# [What to do]
Rewrite the listing from its start through the line containing "dist [0.072885, 0.008069]", changing "pixels" to "pixel units" and keeping everything else the same. Omit the pictures.

# [Data excerpt]
- - -

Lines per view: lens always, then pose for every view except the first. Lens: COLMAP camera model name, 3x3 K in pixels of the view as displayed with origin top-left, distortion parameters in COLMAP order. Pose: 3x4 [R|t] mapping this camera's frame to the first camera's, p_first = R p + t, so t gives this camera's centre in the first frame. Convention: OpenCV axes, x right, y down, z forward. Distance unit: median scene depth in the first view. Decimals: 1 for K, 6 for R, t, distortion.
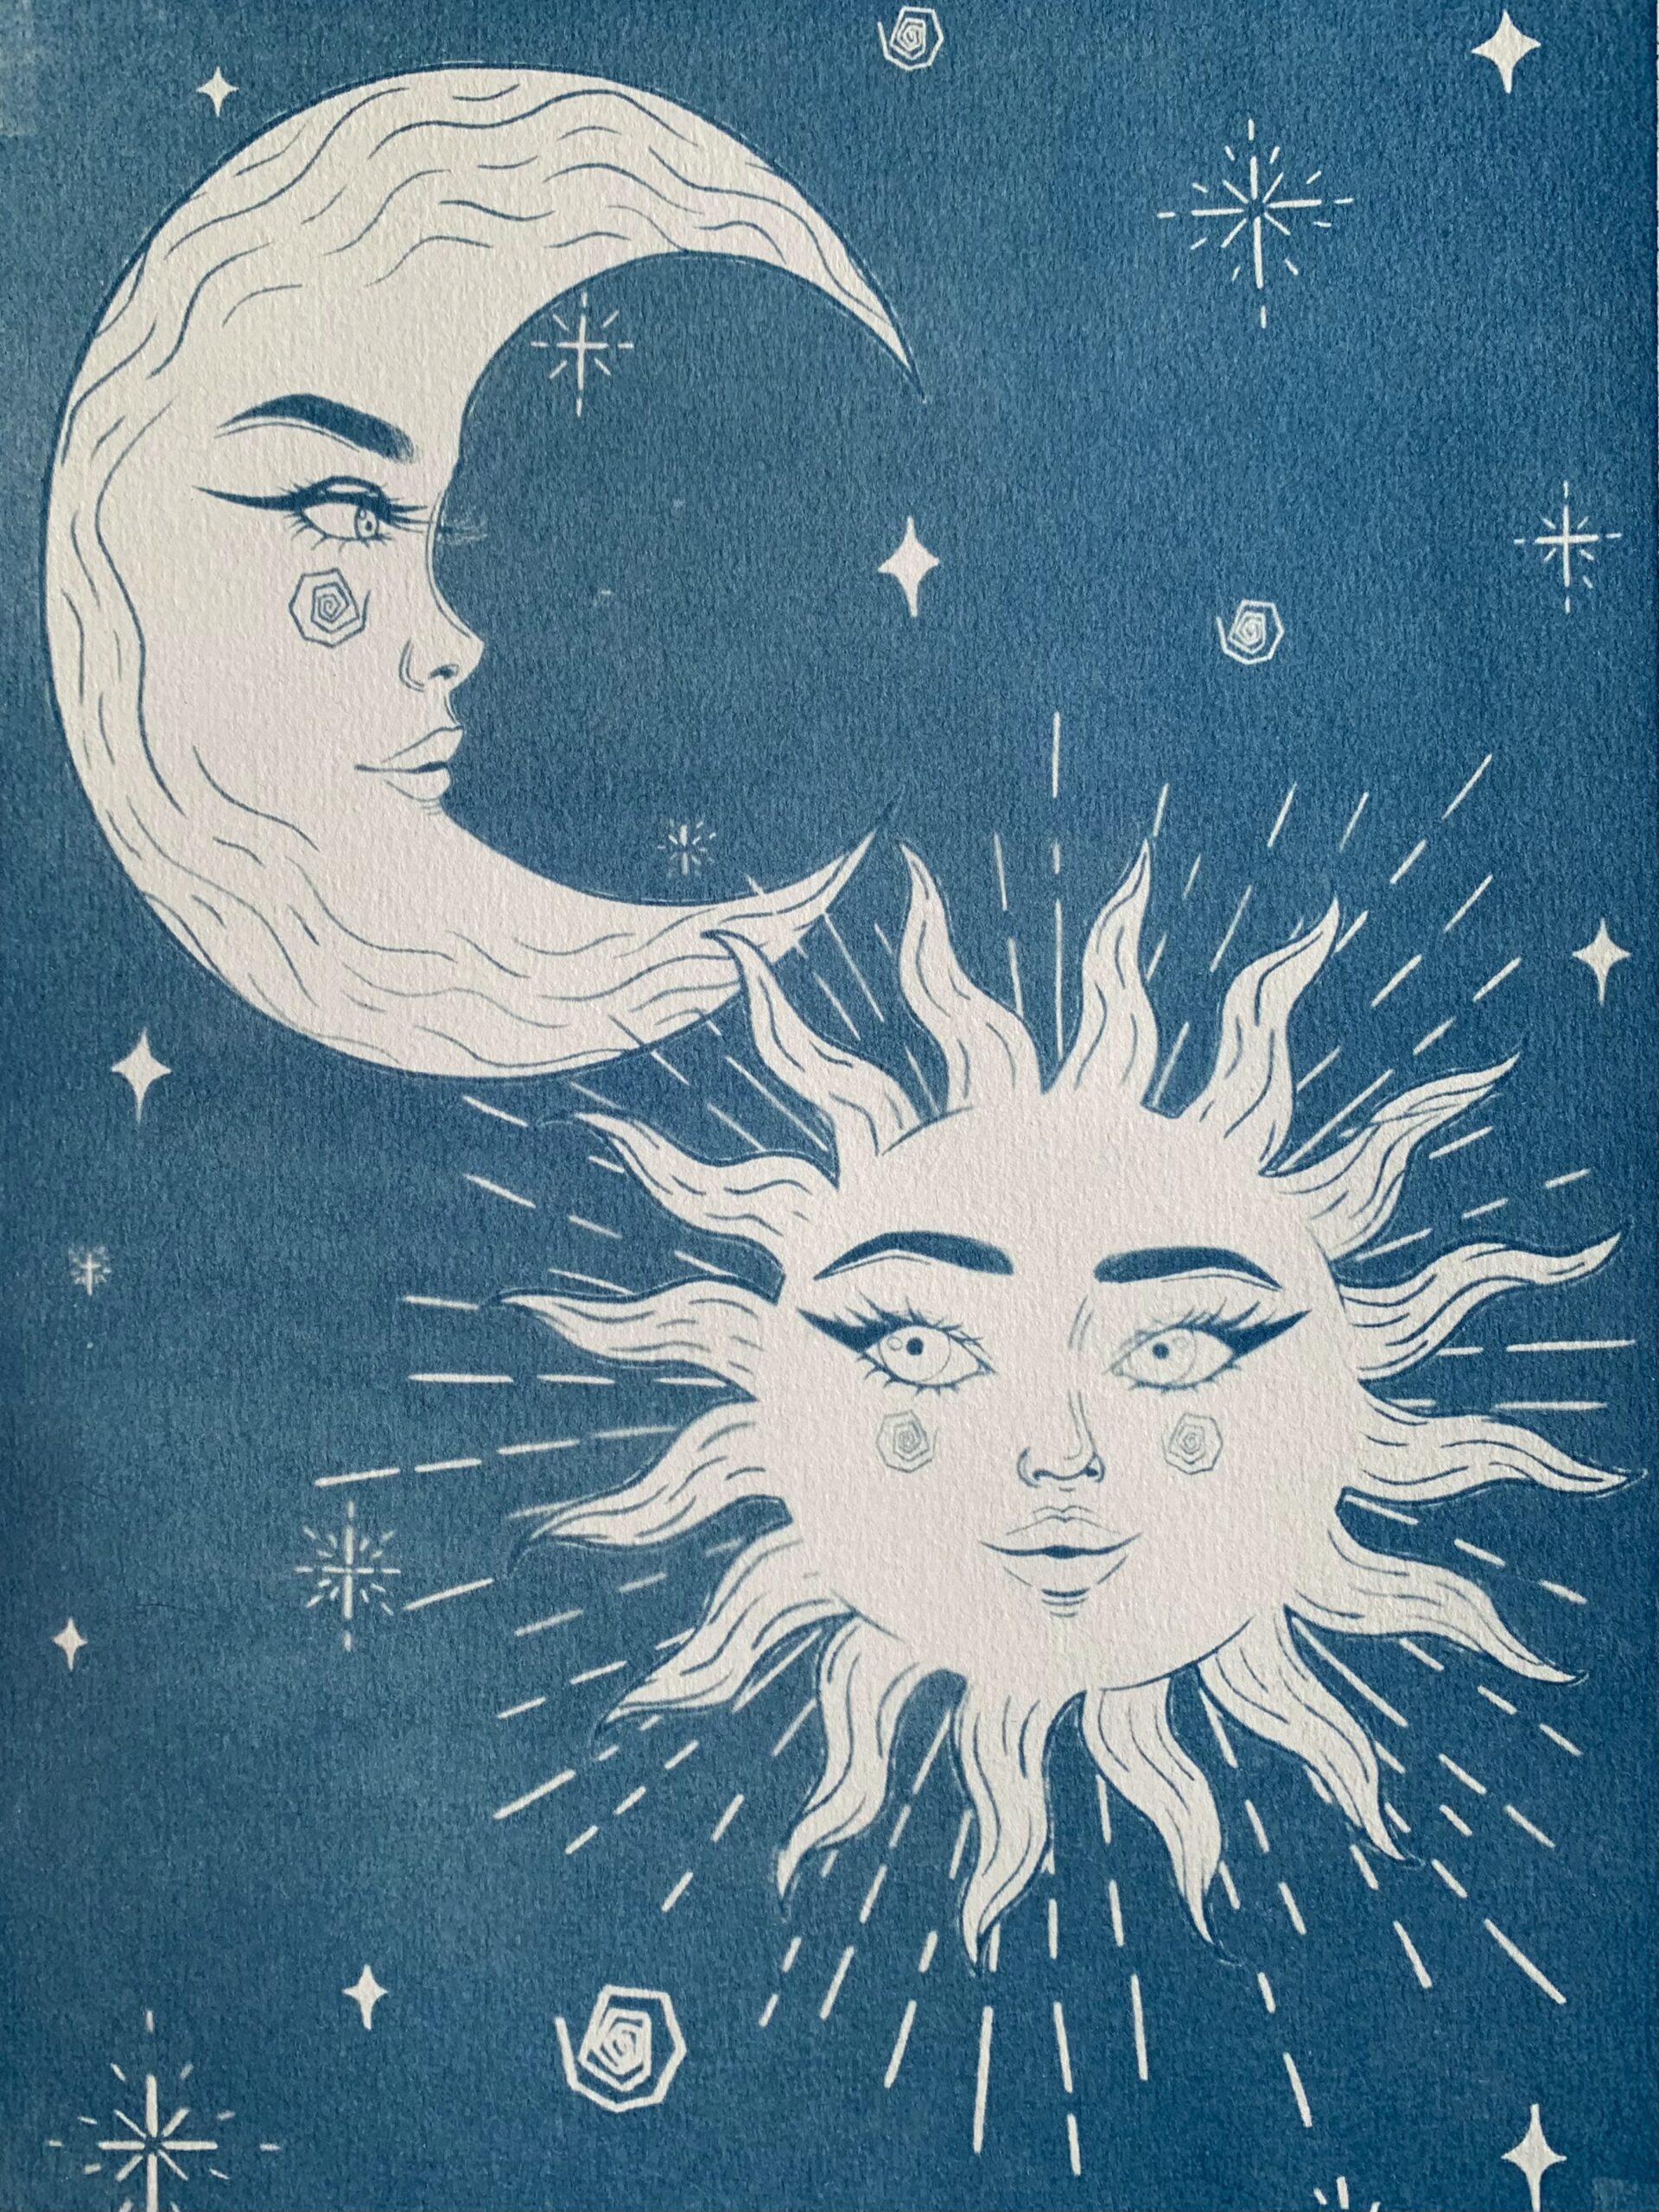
lens RADIAL K [[1678.7, 0, 835.8], [0, 1678.7, 1026.4], [0, 0, 1]] dist [0.072885, 0.008069]
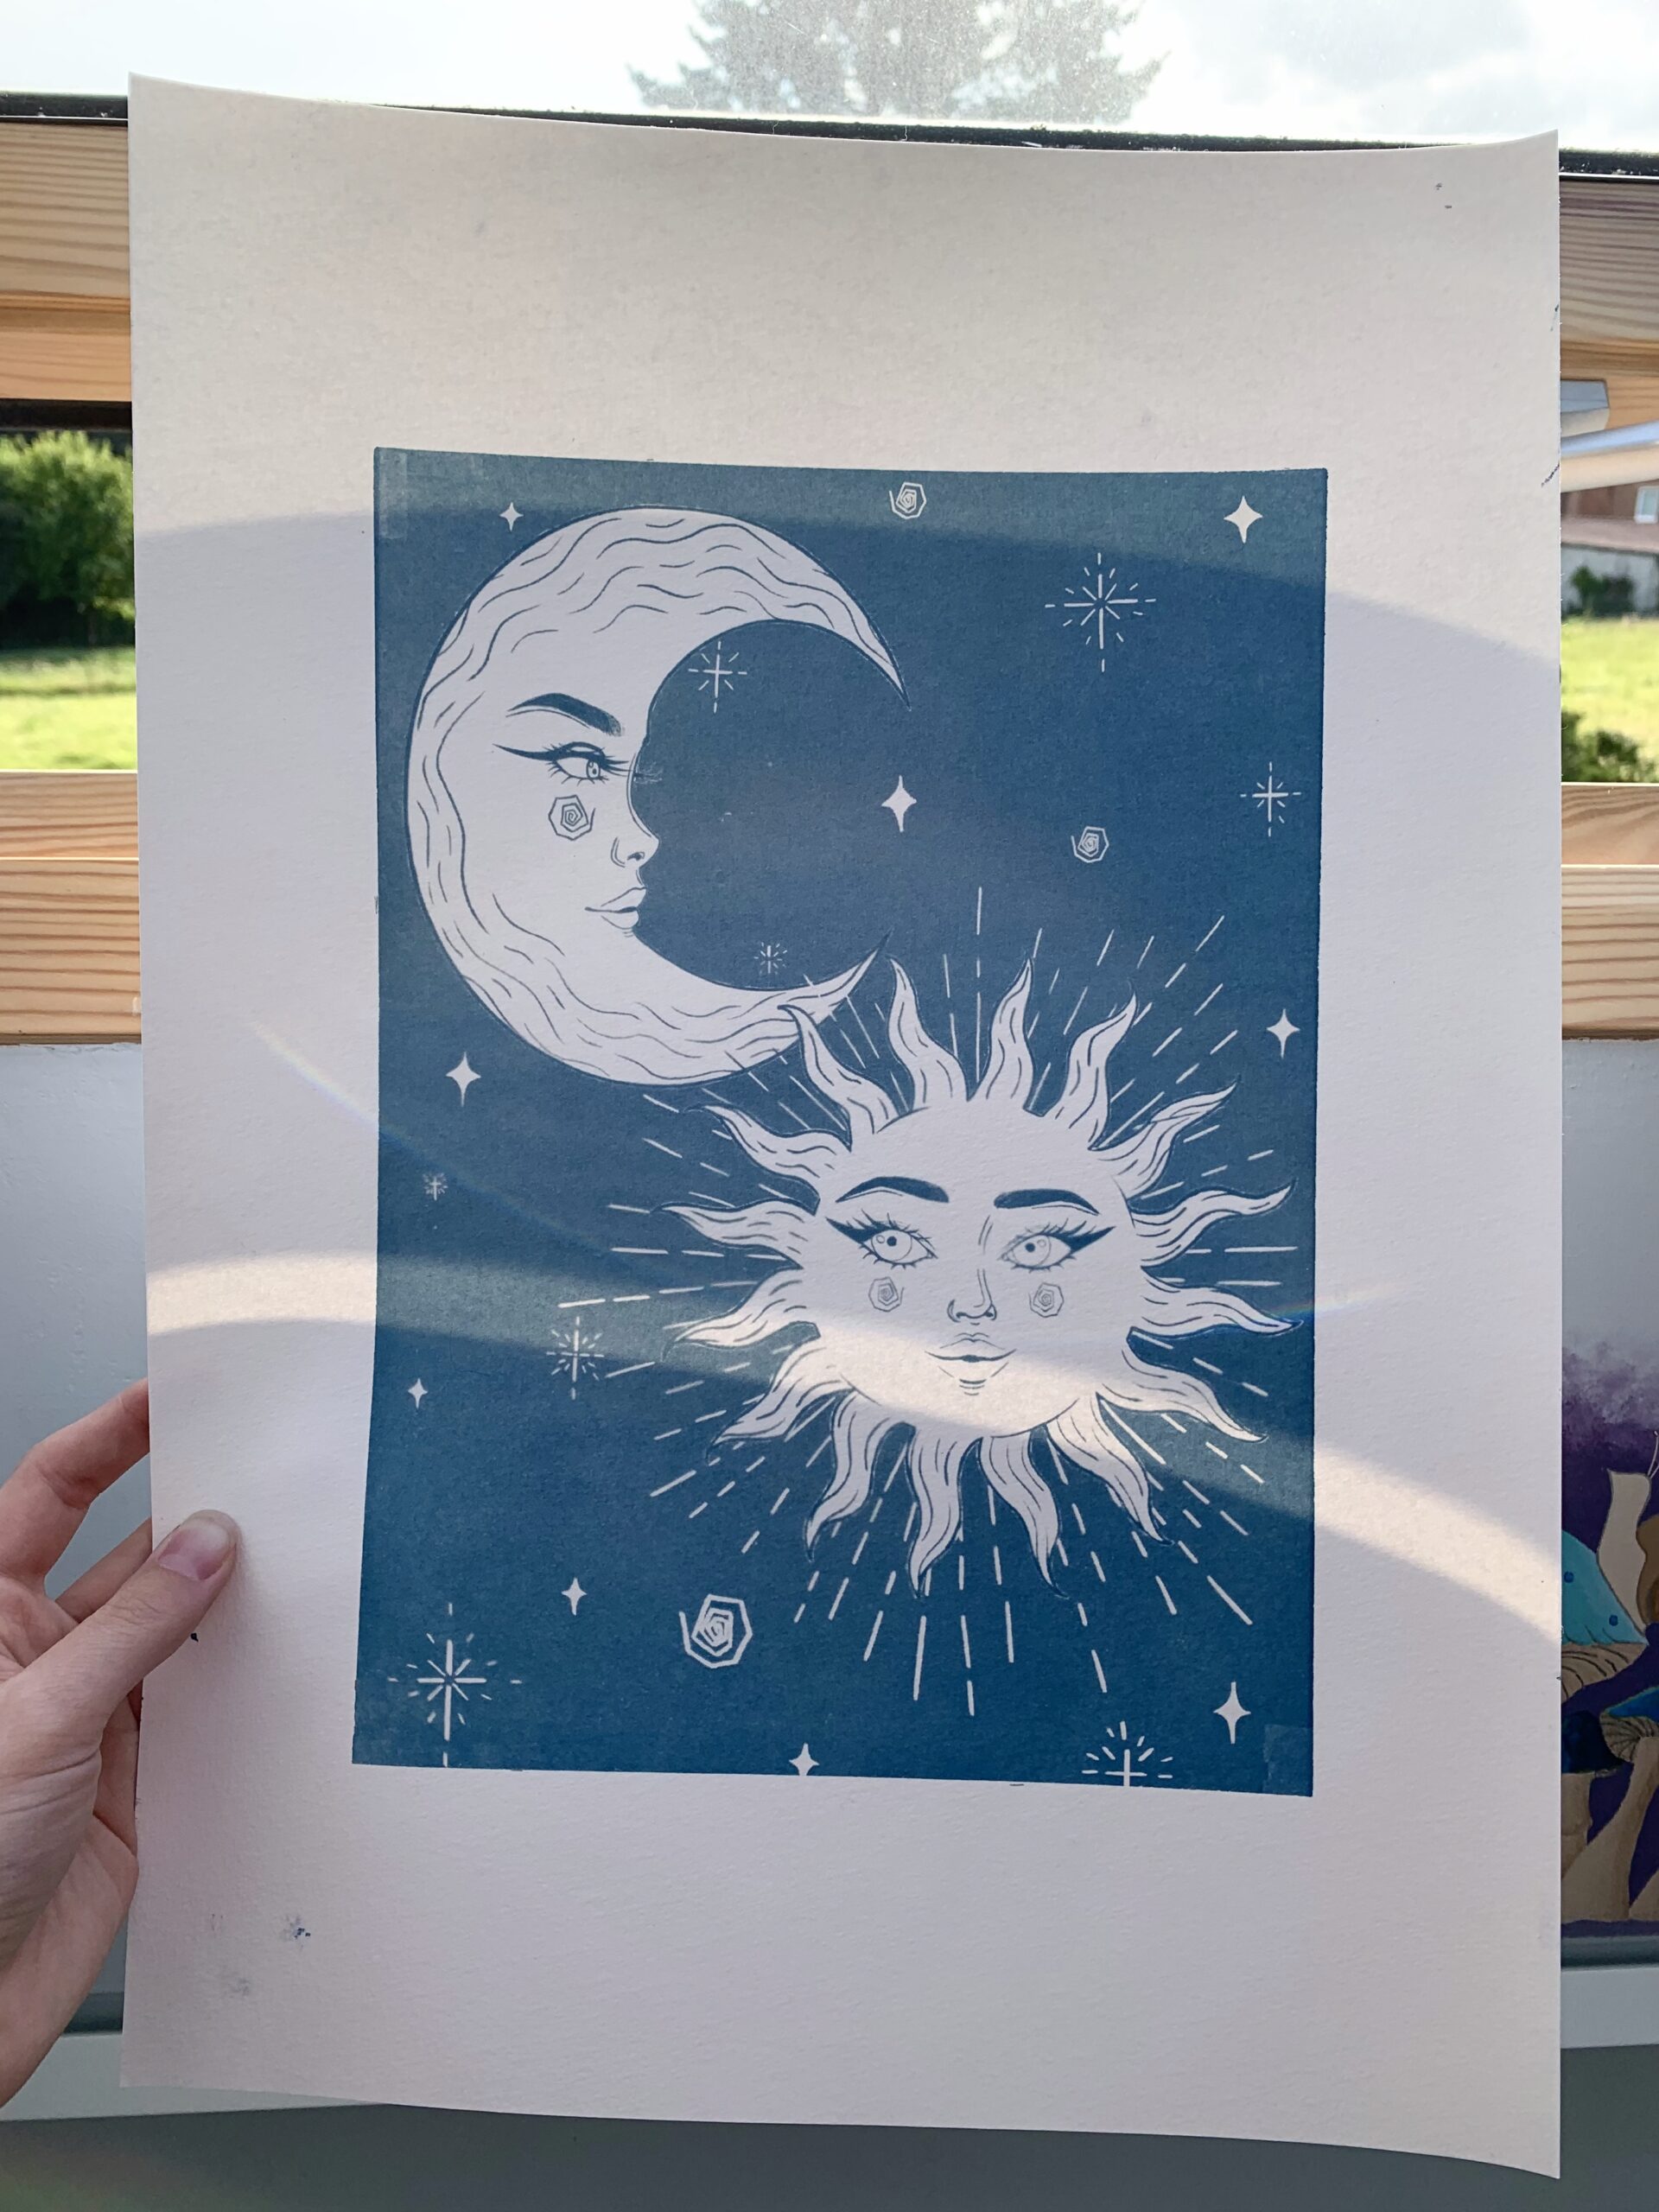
lens RADIAL K [[1661.7, 0, 829.5], [0, 1661.7, 1106.0], [0, 0, 1]] dist [0.037905, -0.000237]
pose [[0.999720, 0.023630, 0.001386, -0.024411], [-0.023670, 0.998532, 0.048717, -0.036447], [-0.000233, -0.048736, 0.998812, -0.741588]]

- - -

# [Completed exercise]
Lines per view: lens always, then pose for every view except the first. Lens: COLMAP camera model name, 3x3 K in pixel units of the view as displayed with origin top-left, distortion parameters in COLMAP order. Pose: 3x4 [R|t] mapping this camera's frame to the first camera's, p_first = R p + t, so t gives this camera's centre in the first frame. Convention: OpenCV axes, x right, y down, z forward. Distance unit: median scene depth in the first view. Decimals: 1 for K, 6 for R, t, distortion.
lens RADIAL K [[1678.7, 0, 835.8], [0, 1678.7, 1026.4], [0, 0, 1]] dist [0.072885, 0.008069]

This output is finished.